Since a Briton’s suicide bombing in Sweden in December 2010, British police tracing the attacker's history have found terror cells to be more deeply rooted than previously thought.

That’s put the spotlight on the terrorist’s home town of Luton, where Muslim extremist activity is sparking a counter-wave of ultra-nationalist sentiment.

Mosques, hijabs and Halal meat shops - a scene straight from the bazaars of the orient - but this is Luton, north of London, home to some 25 thousand Muslims of British and other origins.

One of them was Taimur Abdulwahab al-Abdal better known now as the Stockholm bomber.

Abdul Kadir Bashk knew him, and describes a volatile character rejected by the community at large.
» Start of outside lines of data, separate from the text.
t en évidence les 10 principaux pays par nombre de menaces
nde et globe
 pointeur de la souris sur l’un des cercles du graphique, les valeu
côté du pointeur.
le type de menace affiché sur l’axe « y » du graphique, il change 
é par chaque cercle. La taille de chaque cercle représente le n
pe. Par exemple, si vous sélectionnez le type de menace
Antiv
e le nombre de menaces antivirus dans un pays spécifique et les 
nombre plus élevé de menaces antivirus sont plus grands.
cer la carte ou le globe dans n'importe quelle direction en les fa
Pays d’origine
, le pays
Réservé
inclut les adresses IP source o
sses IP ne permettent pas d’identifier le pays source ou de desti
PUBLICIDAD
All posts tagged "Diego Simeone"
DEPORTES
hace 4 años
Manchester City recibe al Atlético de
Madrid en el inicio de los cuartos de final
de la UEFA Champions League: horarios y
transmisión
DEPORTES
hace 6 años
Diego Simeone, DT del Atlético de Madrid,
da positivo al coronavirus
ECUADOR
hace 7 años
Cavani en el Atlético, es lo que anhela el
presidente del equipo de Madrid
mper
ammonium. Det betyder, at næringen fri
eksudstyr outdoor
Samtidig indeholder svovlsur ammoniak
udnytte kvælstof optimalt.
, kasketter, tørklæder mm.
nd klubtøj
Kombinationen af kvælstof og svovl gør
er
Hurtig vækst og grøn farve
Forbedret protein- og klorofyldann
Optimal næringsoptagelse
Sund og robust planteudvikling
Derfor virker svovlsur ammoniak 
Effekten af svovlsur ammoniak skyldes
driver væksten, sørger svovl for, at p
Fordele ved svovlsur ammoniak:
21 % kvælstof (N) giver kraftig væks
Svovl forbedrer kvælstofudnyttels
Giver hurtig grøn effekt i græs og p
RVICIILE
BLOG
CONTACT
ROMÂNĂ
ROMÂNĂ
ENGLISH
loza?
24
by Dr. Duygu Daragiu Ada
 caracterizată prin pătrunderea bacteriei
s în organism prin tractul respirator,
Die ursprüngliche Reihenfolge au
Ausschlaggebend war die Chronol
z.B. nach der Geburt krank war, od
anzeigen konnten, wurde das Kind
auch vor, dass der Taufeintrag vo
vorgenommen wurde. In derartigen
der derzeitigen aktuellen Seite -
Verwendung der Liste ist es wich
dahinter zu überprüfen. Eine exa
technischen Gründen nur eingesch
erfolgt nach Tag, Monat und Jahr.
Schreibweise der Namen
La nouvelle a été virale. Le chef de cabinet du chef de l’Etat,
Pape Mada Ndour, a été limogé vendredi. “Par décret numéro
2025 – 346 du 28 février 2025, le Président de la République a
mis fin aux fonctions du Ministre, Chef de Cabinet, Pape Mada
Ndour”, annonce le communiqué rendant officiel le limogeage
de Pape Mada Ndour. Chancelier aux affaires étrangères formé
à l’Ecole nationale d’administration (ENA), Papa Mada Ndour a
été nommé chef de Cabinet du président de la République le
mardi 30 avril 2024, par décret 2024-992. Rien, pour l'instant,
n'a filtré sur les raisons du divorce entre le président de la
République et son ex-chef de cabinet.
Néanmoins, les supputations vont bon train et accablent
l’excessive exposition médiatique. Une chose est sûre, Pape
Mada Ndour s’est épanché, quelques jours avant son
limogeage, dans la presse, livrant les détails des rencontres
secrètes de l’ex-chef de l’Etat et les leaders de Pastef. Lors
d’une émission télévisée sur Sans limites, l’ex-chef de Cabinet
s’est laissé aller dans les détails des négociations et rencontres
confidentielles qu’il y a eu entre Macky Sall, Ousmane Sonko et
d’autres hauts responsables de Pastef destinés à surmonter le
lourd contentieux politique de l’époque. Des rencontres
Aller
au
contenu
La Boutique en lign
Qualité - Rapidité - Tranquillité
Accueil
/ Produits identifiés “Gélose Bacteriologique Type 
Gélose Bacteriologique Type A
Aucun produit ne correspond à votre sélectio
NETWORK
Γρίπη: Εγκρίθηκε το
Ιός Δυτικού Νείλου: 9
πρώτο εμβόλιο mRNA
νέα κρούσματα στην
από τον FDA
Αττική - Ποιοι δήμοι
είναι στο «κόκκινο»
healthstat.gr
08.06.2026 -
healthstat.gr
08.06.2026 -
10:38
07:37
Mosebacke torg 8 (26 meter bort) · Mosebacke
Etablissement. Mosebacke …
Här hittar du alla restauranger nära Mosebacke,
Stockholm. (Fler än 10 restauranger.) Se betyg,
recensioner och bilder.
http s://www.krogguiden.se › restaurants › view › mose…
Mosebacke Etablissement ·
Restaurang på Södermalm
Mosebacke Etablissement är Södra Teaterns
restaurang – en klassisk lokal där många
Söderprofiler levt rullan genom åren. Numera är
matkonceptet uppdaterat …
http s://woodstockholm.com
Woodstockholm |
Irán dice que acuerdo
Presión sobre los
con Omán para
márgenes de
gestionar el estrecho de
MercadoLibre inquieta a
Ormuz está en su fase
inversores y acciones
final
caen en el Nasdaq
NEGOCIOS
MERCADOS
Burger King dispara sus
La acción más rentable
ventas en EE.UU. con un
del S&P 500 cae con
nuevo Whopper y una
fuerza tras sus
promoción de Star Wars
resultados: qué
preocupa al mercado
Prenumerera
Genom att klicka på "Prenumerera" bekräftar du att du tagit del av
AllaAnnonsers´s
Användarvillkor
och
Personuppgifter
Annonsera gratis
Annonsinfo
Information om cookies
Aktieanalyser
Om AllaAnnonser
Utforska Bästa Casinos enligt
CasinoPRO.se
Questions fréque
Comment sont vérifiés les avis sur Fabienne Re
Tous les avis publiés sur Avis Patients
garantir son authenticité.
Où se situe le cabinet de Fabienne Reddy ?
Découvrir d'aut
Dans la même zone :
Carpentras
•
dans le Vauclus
“When he was here, he was challenged, his ideologies, his thinking were challenged, and when we realized he wasn’t changing, we exposed him to every member of this mosque, this community. He got upset, angry, and he walked out, and we never saw him again.”

The next they heard, al-Abdal had blown himself up in Sweden. And that’s just the latest claim to infamy for Luton, which is fast becoming known as a hotbed. Extremism breeds extremism, and in stepped the English Defense League, committed to protecting England from what they see as a wave of Islamism. Leader Tommy Robinson believes he’s walking where others fear to tread.

“We have got a legitimate argument. We’ve got grave concerns in our community and we need somebody to voice those concerns – the politicians aren’t doing it, they’re not doing it. They daren’t say it.”

The EDL call Luton their home, although others say their roots are in football hooliganism. They recently held their biggest ever march through the town, ahead of which Robinson says the police told him his life was in danger.

“You have been advised that it may be appropriate if you leave the area for the foreseeable future,” Tommy says.

The town’s MEP Richard Howitt says the vast majority of Lutonians live in harmony and are distressed by their home’s image.

“What we can do, is in peace and harmony to stand quietly and peacefully and show that the vast majority of this town and this country of all faiths do not believe, do not accept this organization, and we do not want them here.”

The Stockholm bomber’s family blames England for turning him from a normal boy into a fanatic.

Some point to unemployment and social deprivation as the reasons for the extremes found in Luton. But chairman of the Luton Islamic Centre Abdul Qadeer Baskh lays the blame squarely at the doors of the government.

“Before 9/11 we had never had these issues, so all this has developed since 9/11. The government’s foreign policy, that’s what’s sparked all this up, going into Iraq, an illegal war, killing women and children, going into Afghanistan, carpet-bombing indiscriminately…”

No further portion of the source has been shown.